══ LISTED ENTRIES ══
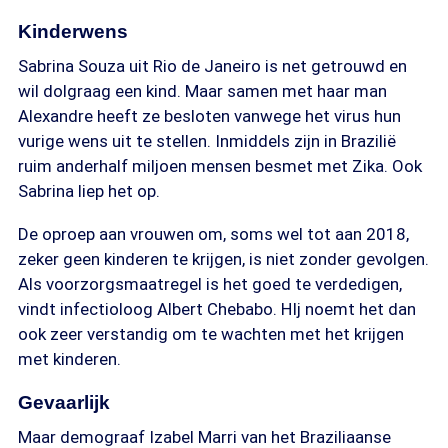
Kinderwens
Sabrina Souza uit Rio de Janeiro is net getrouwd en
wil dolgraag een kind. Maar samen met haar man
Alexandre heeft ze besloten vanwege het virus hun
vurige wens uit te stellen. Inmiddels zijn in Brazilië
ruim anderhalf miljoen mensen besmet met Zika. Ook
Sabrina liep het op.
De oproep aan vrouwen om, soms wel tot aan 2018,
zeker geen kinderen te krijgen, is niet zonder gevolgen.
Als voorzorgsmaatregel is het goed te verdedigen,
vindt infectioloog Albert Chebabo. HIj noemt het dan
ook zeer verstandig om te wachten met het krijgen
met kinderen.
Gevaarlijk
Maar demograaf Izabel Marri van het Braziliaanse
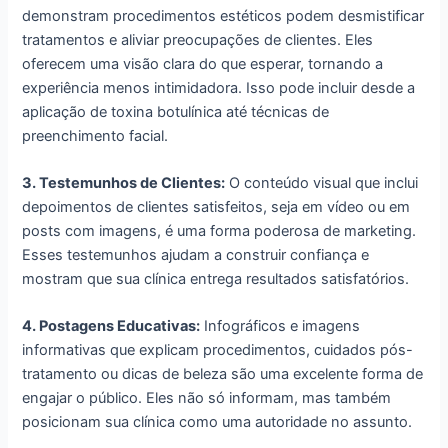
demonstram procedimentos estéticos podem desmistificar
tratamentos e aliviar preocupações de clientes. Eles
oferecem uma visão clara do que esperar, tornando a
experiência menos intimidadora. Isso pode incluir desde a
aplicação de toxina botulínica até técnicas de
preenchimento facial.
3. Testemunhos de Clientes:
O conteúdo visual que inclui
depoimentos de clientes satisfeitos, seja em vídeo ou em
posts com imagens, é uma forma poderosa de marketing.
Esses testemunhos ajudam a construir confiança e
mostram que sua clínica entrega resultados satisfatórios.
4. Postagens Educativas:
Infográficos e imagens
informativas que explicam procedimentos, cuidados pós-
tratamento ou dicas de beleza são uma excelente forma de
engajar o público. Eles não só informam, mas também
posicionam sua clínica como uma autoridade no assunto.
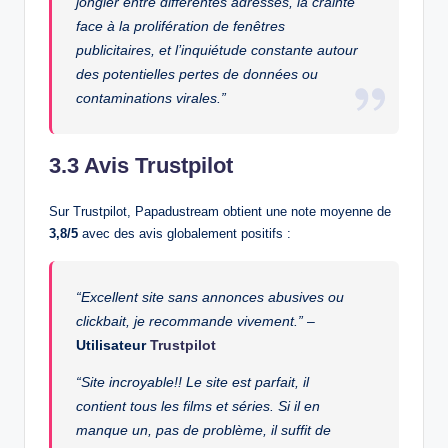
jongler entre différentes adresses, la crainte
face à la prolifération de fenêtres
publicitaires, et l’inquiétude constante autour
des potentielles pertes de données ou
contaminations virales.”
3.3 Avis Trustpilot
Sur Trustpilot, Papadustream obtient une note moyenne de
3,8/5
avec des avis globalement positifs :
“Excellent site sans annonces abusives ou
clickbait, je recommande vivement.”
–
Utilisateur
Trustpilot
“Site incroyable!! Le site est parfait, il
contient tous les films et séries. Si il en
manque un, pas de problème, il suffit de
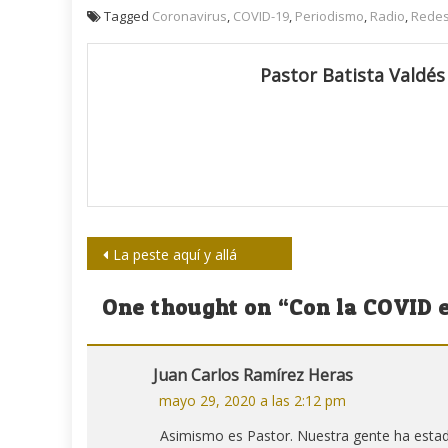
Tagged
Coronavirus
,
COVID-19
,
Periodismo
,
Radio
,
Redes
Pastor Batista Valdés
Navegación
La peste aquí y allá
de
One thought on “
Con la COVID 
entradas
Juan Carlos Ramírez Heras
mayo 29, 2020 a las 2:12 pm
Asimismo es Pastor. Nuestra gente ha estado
═══
▶ _TO DO_
Line by line, retype the records above exactly, minus the images.

▶ _EXERCISE OUTPUT_
Kinderwens
Sabrina Souza uit Rio de Janeiro is net getrouwd en
wil dolgraag een kind. Maar samen met haar man
Alexandre heeft ze besloten vanwege het virus hun
vurige wens uit te stellen. Inmiddels zijn in Brazilië
ruim anderhalf miljoen mensen besmet met Zika. Ook
Sabrina liep het op.
De oproep aan vrouwen om, soms wel tot aan 2018,
zeker geen kinderen te krijgen, is niet zonder gevolgen.
Als voorzorgsmaatregel is het goed te verdedigen,
vindt infectioloog Albert Chebabo. HIj noemt het dan
ook zeer verstandig om te wachten met het krijgen
met kinderen.
Gevaarlijk
Maar demograaf Izabel Marri van het Braziliaanse
demonstram procedimentos estéticos podem desmistificar
tratamentos e aliviar preocupações de clientes. Eles
oferecem uma visão clara do que esperar, tornando a
experiência menos intimidadora. Isso pode incluir desde a
aplicação de toxina botulínica até técnicas de
preenchimento facial.
3. Testemunhos de Clientes:
O conteúdo visual que inclui
depoimentos de clientes satisfeitos, seja em vídeo ou em
posts com imagens, é uma forma poderosa de marketing.
Esses testemunhos ajudam a construir confiança e
mostram que sua clínica entrega resultados satisfatórios.
4. Postagens Educativas:
Infográficos e imagens
informativas que explicam procedimentos, cuidados pós-
tratamento ou dicas de beleza são uma excelente forma de
engajar o público. Eles não só informam, mas também
posicionam sua clínica como uma autoridade no assunto.
jongler entre différentes adresses, la crainte
face à la prolifération de fenêtres
publicitaires, et l’inquiétude constante autour
des potentielles pertes de données ou
contaminations virales.”
3.3 Avis Trustpilot
Sur Trustpilot, Papadustream obtient une note moyenne de
3,8/5
avec des avis globalement positifs :
“Excellent site sans annonces abusives ou
clickbait, je recommande vivement.”
–
Utilisateur
Trustpilot
“Site incroyable!! Le site est parfait, il
contient tous les films et séries. Si il en
manque un, pas de problème, il suffit de
Tagged
Coronavirus
,
COVID-19
,
Periodismo
,
Radio
,
Redes
Pastor Batista Valdés
Navegación
La peste aquí y allá
de
One thought on “
Con la COVID 
entradas
Juan Carlos Ramírez Heras
mayo 29, 2020 a las 2:12 pm
Asimismo es Pastor. Nuestra gente ha estado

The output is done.